Peter Bogdanovich's image has become so inextricably tied to his seemingly never-ending plethora of classy ascots that seeing him appear without one, even in a film, is as disturbing as discovering someone no longer has an arm. In Will Slocombe's Cold Turkey, he stars as the emotionally distant and long-suffering Poppy, whose three financially strapped children descend upon his Pasadena home for Thanksgiving, and the filmmaker-actor's sluggish, blank-faced performance is such that one half expects him to fall into a nap at any point mid-scene. This creates a distancing effect that does at least partially establish Poppy as a figure at odds with the rest of his family. But it's Slocombe's mistake to place Bogdanovich at the center of the story, for this is a work desperately in need of a thriving emotional core in which to ground and make sense of the messy relationships and histories of Poppy's family.
The intermittent indulgence of long shots notwithstanding, Slocombe's aesthetic is unremarkable. The action is limited to the house and the surrounding neighborhood streets, but even given that, the film exudes a strange non-specificity of space; this is a home in dire need of character and unique sense of lived-in-ness. While featuring much screaming, accusations, collision of agendas, and the exhuming of dirty secrets, Cold Turkey remains emotionally tone deaf. One particularly egregious scene involving Lindsay, Poppy's eldest daughter (Sonya Walger), is emblematic of Slocombe's tendency to rely on dialogue in favor of having the drama well up from the actors or mise-en-scène. Lindsay goes to Poppy saying that she can't turn to her husband, TJ (Ross Partridge), for help because their relationship is at an extremely precarious moment. But this is a befuddling admission, considering that in all of the preceding scenes featuring the couple there hasn't been even half a wary glance or the smallest suggestion of suppressed feelings to signify that their relationship is anything but perfect.
Cold Turkey does have a few scenes which elicit a wan smile—usually whenever Cheryl Hines is on screen and locking horns with one of her two stepdaughters.
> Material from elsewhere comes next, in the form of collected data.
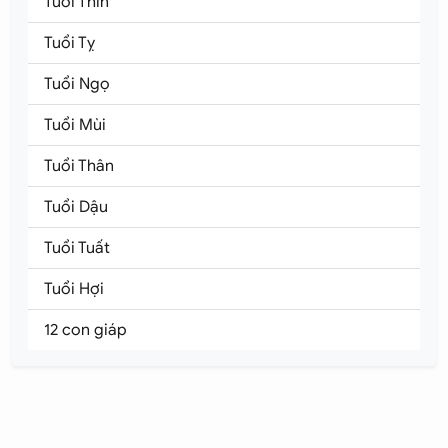
Tuổi Thìn
Tuổi Tỵ
Tuổi Ngọ
Tuổi Mùi
Tuổi Thân
Tuổi Dậu
Tuổi Tuất
Tuổi Hợi
12 con giáp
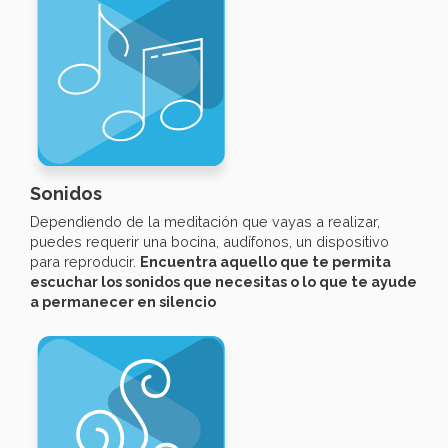
Sonidos
Dependiendo de la meditación que vayas a realizar,
puedes requerir una bocina, audífonos, un dispositivo
para reproducir.
Encuentra aquello que te permita
escuchar los sonidos que necesitas o lo que te ayude
a permanecer en silencio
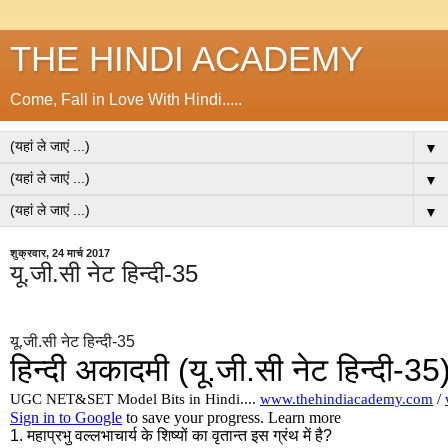
THE HINDI ACADEMY
Come, Fall in Love With Hindi.....
▼
▼
▼
शुक्रवार, 24 मार्च 2017
यू.जी.सी नेट हिन्दी-35
यू.जी.सी नेट हिन्दी-35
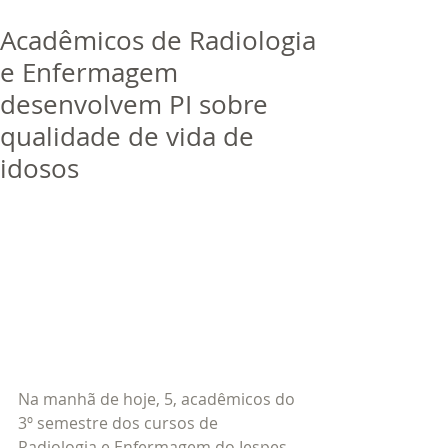
bora
dor
Acadêmicos de Radiologia
Trabalhe Conosco
e Enfermagem
desenvolvem PI sobre
qualidade de vida de
idosos
Na manhã de hoje, 5, acadêmicos do 
3º semestre dos cursos de 
Radiologia e Enfermagem do Iespes 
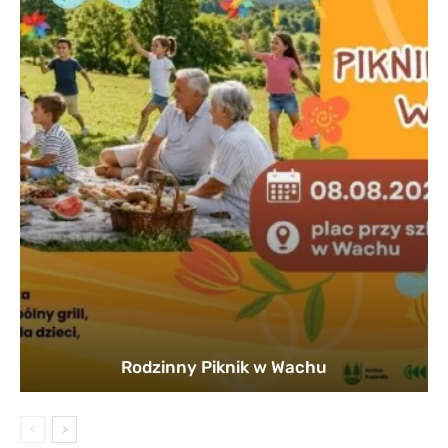
Rodzinny Piknik w Wachu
And there's a nice little running joke about Poppy being ousted as a professor at Stanford due to his conservative politics and dubious involvement in the Iraq War, with Bogdanovich delivering his lines on the topic with a glimmer of irony. But the film certainly won't be entering the canon of dysfunctional family holiday films alongside the likes of Woody Allen's Hannah and Her Sisters and Ang Lee's The Ice Storm, falling far short of effectively exploring the knotty terrain of familial discord and the total evisceration of character those two works achieve.